Almost everyone would have tasted Coca-Cola at some point in their lives, and most people know its recipe to be one of the best kept secrets. However, not too many people know that it was developed as a syrup in 1886 by an Atlanta pharmacist, Dr John Pemberton where it was mixed with carbonated water in his neighbourhood pharmacy. His partner, Frank M. Robinson, gave the drink its name and distinctive logo. The beverage was initially sold at soda fountains at 5 cents per glass, with sales of 9 servings per day in the first year. Mr Pemberton subsequently sold parts of his business to various parties, including Asa G. Candler, who expanded distribution beyond Atlanta. Today, Coca-Cola’s daily sales are estimated at 1.9 billion servings, but there’s a lot more that happened since Mr Candler came into the picture that resulted in this market share.

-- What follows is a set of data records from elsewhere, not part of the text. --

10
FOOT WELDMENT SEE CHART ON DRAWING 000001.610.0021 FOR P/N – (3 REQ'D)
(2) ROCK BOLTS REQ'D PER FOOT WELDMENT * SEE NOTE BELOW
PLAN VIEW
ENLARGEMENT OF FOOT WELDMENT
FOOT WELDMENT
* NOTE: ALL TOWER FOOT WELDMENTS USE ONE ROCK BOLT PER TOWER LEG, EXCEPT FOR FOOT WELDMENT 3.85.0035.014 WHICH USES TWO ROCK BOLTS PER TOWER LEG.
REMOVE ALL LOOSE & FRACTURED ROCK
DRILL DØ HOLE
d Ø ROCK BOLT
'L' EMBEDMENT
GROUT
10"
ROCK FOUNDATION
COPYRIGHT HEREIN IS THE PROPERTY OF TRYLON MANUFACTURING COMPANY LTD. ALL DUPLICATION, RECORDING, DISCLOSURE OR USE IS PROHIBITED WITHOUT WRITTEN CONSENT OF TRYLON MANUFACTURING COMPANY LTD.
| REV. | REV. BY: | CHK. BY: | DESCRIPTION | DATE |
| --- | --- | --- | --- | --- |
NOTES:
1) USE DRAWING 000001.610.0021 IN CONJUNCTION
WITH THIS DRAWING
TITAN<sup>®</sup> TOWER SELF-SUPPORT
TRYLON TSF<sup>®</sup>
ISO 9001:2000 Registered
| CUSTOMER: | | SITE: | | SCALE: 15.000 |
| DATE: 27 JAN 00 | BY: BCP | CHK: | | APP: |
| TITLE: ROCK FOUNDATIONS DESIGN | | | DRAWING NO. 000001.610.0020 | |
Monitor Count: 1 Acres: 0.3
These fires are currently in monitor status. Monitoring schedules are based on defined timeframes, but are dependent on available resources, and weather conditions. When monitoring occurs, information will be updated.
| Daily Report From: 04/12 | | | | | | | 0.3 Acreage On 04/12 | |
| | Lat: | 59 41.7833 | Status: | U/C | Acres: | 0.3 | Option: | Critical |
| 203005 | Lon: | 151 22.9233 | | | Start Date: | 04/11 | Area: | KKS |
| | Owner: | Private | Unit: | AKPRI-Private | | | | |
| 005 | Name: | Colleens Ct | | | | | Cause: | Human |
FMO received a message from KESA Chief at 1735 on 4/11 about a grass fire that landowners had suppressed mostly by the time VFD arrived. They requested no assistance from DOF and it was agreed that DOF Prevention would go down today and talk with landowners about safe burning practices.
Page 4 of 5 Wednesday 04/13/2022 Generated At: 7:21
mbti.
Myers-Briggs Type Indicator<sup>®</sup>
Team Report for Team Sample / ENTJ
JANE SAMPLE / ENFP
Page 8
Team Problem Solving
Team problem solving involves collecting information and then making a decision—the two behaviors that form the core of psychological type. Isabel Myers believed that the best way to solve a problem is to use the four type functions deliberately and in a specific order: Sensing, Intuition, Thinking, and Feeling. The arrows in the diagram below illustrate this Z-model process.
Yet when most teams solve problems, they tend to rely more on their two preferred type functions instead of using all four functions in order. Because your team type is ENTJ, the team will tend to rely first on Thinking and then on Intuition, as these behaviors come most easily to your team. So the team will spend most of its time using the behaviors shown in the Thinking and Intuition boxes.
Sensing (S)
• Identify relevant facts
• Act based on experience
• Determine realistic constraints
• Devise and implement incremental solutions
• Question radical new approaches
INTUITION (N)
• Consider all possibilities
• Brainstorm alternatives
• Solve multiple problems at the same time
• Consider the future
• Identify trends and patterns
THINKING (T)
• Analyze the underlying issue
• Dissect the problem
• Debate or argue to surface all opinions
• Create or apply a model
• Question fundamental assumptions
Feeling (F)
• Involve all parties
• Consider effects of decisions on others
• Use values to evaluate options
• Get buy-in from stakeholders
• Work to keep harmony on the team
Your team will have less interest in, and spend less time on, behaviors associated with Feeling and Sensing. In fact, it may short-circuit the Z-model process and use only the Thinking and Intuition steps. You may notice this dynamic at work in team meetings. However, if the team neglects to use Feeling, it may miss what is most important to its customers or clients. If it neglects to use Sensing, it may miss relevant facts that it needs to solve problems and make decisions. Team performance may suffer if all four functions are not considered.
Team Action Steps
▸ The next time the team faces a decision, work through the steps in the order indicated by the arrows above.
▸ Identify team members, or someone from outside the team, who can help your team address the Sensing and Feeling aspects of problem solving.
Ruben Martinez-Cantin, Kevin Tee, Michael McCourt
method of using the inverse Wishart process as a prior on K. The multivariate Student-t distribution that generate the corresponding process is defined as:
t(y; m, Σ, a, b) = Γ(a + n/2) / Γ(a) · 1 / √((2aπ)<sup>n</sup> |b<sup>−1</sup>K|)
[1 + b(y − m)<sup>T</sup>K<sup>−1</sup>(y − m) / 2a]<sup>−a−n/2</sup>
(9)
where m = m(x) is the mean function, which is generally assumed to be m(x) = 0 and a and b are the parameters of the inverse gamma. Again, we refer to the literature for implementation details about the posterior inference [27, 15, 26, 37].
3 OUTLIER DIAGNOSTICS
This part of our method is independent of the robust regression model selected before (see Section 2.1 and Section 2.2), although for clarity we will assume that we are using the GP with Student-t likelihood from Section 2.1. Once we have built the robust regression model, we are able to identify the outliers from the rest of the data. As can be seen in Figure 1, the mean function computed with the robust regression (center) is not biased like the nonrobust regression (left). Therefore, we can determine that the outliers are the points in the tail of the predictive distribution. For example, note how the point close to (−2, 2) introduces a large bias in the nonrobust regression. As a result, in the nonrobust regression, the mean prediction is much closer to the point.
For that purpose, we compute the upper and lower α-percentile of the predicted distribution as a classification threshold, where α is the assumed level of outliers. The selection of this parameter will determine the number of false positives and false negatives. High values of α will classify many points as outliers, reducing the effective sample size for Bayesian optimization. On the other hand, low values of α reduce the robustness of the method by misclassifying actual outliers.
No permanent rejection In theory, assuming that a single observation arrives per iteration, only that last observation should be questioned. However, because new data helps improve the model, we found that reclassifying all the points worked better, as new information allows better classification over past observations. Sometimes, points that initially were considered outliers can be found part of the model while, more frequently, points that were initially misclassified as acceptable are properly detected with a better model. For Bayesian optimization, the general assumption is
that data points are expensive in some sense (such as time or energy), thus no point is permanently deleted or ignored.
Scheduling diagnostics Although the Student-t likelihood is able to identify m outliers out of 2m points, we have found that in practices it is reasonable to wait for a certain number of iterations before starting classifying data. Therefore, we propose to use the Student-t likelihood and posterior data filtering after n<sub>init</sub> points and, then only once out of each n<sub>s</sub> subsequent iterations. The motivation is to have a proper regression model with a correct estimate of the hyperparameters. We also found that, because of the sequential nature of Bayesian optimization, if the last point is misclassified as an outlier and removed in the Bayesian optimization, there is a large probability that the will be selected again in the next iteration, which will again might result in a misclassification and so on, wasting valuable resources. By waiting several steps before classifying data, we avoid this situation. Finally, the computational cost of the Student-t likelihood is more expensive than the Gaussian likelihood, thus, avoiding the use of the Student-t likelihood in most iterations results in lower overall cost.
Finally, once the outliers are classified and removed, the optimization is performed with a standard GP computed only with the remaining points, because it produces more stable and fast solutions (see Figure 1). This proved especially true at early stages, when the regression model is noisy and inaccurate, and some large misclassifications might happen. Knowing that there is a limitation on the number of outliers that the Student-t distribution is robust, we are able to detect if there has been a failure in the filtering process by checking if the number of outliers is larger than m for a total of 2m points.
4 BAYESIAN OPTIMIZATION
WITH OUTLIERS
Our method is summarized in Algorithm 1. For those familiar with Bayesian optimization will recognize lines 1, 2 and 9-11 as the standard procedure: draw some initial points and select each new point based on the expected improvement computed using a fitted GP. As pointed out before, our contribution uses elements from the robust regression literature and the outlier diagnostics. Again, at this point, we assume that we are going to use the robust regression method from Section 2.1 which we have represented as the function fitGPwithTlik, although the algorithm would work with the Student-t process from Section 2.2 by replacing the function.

What does any of this have to do with Technology Transfer?
Imagine Mr Pemberton, the pharmacist, was an academic at UKZN, and developed this recipe in one of his research projects. The steps that he followed, including engaging with the pharmacy to add the carbonated water, and first introducing the beverage to the market at the soda fountains, would be initial technology transfer. The sales of parts of the business to Mr Candler would be additional steps of technology transfer, all leading to greater introduction of Mr Pemberton’s initial invention to the world.
In addition to developing the invention, Technology Transfer involves the integration of many aspects, including management of the Intellectual Property, negotiations, commercial contracts, licenses, and other things (routinely referred to as Commercialisation) which UKZN InQubate can assist you with.